* [THE RECORDS]:
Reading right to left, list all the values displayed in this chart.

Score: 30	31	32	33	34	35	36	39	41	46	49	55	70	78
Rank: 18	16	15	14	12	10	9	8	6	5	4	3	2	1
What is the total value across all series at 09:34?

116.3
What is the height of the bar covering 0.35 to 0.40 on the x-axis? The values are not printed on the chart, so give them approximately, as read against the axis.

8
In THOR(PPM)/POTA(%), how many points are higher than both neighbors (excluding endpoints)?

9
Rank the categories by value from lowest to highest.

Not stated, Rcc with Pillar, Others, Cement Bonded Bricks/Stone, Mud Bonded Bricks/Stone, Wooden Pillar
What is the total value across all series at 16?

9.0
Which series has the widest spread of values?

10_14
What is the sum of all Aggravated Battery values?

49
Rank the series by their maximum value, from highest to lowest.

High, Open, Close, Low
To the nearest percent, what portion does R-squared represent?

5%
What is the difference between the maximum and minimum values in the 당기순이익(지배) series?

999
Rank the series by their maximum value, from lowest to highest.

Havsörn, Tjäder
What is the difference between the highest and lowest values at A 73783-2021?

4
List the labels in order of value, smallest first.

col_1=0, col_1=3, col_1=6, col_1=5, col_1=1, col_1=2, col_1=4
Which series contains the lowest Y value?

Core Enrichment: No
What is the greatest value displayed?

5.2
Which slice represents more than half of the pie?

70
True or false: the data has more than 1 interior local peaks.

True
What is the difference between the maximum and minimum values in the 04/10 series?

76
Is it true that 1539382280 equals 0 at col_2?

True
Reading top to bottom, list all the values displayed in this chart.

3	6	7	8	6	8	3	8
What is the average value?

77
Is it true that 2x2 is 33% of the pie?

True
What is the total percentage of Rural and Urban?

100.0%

* [REQUIRED WORK]: Please copy all of the records above line for line, with no changes.

* [RESULT OF THIS EXERCISE]:
Reading right to left, list all the values displayed in this chart.

Score: 30	31	32	33	34	35	36	39	41	46	49	55	70	78
Rank: 18	16	15	14	12	10	9	8	6	5	4	3	2	1
What is the total value across all series at 09:34?

116.3
What is the height of the bar covering 0.35 to 0.40 on the x-axis? The values are not printed on the chart, so give them approximately, as read against the axis.

8
In THOR(PPM)/POTA(%), how many points are higher than both neighbors (excluding endpoints)?

9
Rank the categories by value from lowest to highest.

Not stated, Rcc with Pillar, Others, Cement Bonded Bricks/Stone, Mud Bonded Bricks/Stone, Wooden Pillar
What is the total value across all series at 16?

9.0
Which series has the widest spread of values?

10_14
What is the sum of all Aggravated Battery values?

49
Rank the series by their maximum value, from highest to lowest.

High, Open, Close, Low
To the nearest percent, what portion does R-squared represent?

5%
What is the difference between the maximum and minimum values in the 당기순이익(지배) series?

999
Rank the series by their maximum value, from lowest to highest.

Havsörn, Tjäder
What is the difference between the highest and lowest values at A 73783-2021?

4
List the labels in order of value, smallest first.

col_1=0, col_1=3, col_1=6, col_1=5, col_1=1, col_1=2, col_1=4
Which series contains the lowest Y value?

Core Enrichment: No
What is the greatest value displayed?

5.2
Which slice represents more than half of the pie?

70
True or false: the data has more than 1 interior local peaks.

True
What is the difference between the maximum and minimum values in the 04/10 series?

76
Is it true that 1539382280 equals 0 at col_2?

True
Reading top to bottom, list all the values displayed in this chart.

3	6	7	8	6	8	3	8
What is the average value?

77
Is it true that 2x2 is 33% of the pie?

True
What is the total percentage of Rural and Urban?

100.0%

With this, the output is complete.